O Ministério Público acusou dois arguidos romenos por crimes de associação criminosa, contrafação de título equiparado a moeda, falsidade informática e burla informática, informou esta segunda-feira a Procuradoria Geral Distrital de Lisboa (PGDL).

Os dois arguidos encontram-se em regime de prisão preventiva e, na acusação da 3.ªseção do Departamento de Investigação e Ação Penal (DIAP) de Lisboa, foi requerida a aplicação de pena acessória de expulsão de território nacional.

Segundo a página da Internet da PGDL, ficou "suficientemente indiciado" que os dois arguidos se deslocaram a Portugal, em dezembro de 2011, atuando de forma organizada com outras pessoas, com a finalidade de "procederem à captação fraudulenta de elementos de identificação de cartões bancários utilizados nas caixas de ATM, para procederem à sua ulterior contrafação para o uso indevido".
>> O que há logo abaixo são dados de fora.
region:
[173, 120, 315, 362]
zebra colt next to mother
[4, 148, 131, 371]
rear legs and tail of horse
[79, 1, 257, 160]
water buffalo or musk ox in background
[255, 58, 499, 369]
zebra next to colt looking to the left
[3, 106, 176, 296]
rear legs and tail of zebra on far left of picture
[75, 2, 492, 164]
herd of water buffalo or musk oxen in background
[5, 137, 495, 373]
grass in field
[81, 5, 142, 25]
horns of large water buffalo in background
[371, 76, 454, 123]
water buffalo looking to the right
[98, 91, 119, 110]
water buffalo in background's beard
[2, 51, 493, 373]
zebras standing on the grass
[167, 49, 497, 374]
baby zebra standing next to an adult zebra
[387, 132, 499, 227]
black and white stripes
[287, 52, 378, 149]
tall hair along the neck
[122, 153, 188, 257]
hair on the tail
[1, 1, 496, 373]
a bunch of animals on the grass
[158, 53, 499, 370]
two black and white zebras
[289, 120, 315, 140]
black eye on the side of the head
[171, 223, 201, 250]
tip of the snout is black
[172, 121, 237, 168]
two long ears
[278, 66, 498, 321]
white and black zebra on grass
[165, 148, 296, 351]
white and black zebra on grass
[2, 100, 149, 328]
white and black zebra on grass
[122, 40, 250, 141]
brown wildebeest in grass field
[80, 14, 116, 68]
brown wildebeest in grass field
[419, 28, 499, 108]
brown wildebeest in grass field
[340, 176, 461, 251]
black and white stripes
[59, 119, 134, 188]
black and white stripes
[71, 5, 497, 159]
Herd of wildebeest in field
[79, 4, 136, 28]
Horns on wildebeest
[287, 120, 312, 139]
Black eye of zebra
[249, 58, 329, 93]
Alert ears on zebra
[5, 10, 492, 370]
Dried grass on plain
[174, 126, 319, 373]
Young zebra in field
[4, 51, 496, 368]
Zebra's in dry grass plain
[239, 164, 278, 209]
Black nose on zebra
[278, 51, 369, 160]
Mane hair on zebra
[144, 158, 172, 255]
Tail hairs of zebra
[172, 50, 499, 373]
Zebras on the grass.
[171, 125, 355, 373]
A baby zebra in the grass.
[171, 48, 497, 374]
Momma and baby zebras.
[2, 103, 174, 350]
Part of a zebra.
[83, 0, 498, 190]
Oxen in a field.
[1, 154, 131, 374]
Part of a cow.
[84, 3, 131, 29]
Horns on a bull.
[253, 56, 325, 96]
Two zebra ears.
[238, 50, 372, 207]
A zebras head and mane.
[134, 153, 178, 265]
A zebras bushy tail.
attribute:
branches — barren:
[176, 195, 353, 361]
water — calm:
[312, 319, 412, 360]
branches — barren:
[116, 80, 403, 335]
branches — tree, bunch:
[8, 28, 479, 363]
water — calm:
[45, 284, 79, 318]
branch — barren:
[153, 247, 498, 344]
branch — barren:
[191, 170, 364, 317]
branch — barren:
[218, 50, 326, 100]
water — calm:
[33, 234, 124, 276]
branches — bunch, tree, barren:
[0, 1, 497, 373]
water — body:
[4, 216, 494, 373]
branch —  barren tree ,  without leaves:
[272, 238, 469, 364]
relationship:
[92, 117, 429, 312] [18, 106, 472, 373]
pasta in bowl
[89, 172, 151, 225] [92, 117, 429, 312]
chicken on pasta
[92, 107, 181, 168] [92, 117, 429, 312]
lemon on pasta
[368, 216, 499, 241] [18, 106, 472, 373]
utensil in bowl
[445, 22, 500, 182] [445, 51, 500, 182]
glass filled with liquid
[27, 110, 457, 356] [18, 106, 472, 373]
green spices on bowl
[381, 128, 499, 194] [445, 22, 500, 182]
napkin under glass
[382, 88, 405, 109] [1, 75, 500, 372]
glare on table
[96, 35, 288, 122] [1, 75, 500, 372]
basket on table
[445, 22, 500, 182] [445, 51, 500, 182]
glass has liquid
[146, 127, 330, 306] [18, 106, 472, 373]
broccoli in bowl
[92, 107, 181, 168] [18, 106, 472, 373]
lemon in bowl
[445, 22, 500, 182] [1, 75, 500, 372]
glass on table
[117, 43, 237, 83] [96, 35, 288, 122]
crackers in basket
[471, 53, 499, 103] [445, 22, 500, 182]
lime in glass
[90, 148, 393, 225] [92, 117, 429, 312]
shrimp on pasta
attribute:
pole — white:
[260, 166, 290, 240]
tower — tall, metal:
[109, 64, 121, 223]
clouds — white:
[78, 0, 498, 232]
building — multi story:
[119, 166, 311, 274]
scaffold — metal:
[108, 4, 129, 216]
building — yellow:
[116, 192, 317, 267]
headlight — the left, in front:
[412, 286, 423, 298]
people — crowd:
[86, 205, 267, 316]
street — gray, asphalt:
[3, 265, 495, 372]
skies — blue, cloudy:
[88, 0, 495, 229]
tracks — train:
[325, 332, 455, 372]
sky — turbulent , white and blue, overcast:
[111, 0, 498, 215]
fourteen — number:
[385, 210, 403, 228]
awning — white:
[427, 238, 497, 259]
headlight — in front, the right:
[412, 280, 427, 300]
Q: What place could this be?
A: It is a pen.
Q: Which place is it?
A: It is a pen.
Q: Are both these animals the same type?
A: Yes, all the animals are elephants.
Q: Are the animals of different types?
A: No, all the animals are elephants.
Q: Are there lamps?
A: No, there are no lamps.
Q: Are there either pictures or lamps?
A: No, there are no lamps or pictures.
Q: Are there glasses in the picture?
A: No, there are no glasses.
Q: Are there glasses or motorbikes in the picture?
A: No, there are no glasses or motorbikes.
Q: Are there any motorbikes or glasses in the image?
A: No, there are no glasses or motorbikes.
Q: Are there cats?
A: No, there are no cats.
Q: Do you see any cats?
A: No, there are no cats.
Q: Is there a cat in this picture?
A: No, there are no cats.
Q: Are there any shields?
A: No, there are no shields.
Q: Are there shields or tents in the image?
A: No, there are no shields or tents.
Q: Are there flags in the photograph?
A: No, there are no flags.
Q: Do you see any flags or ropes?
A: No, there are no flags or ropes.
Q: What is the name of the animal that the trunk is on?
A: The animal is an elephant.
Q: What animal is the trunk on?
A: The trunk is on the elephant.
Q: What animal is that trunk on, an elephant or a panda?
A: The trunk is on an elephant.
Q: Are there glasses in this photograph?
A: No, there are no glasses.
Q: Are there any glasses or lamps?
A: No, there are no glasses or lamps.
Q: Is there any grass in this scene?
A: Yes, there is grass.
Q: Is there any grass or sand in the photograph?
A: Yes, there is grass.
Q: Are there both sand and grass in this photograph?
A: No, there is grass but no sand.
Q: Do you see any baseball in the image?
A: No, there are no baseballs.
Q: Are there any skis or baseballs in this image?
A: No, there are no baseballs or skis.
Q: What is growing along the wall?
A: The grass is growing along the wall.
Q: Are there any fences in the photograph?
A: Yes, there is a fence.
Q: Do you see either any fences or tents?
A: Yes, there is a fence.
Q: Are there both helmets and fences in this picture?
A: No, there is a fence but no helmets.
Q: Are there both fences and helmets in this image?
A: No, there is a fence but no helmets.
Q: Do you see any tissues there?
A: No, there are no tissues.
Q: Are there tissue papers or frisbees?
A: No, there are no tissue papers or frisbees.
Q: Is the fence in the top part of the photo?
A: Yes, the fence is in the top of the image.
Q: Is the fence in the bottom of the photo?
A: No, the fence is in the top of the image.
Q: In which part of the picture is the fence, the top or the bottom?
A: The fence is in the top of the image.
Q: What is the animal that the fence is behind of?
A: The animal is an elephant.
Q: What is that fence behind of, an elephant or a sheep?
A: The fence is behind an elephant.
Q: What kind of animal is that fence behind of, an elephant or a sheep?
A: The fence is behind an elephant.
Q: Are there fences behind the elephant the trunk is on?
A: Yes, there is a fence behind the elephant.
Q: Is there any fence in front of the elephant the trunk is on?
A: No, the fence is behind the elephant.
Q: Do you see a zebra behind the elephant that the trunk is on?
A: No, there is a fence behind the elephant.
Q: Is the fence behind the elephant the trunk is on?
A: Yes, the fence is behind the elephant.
Com o equipamento eletrónico que detinham, os arguidos recolhiam de forma ilícita os dados contidos nas bandas magnéticas de cartões bancários e respetivos PIN's, sem que os verdadeiros donos e utilizadores dos cartões se apercebessem. Desta forma, os arguidos instalavam nas ATM's os equipamentos para cópia dos dados das bandas magnéticas, recolhiam ocultamente os elementos copiados, e de seguida procediam à gravação em bandas magnéticas de cartões forjados. O grupo usava-os depois como meios de pagamento fraudulento, pois estes possuíam condições para serem tomados como verdadeiros cartões bancários.

A PGL explica que o equipamento eletrónico concebido pelos arguidos para captação criminosa era composto por uma calha contendo uma micro-câmara, de chapa metálica, e um aparelho que era colocado junto à ranhura de inserção dos cartões ("skimmer") que era instalado sobre as máquinas multibanco.

Os arguidos extraíram criminosamente, entre 7 de dezembro de 2011 e 12 de janeiro de 2012, dados relativos a 67 cartões bancários usados em caixas de ATM, colocando as informações em circulação para serem copiadas para cartões forjados, que eram depois utilizados como se fossem verdadeiros. Um total de 28 operações com o valor de 4.851,05 euros em levantamentos e pagamentos na República Dominicana e na Argentina.

Entre 14 e 22 de março de 2012, com o mesmo método, conseguiram dados de 35 cartões bancários, com a contrafação e utilização na Roménia e Malásia, em 88 operações no valor total de 14.318,73 euros.

Na sequência da detenção, foram apreendidos os instrumentos do crime e equipamento eletrónico. O pagamento dos montantes fraudulentamente movimentados foram suportados pelas instituições de crédito que ressarciram os seus clientes.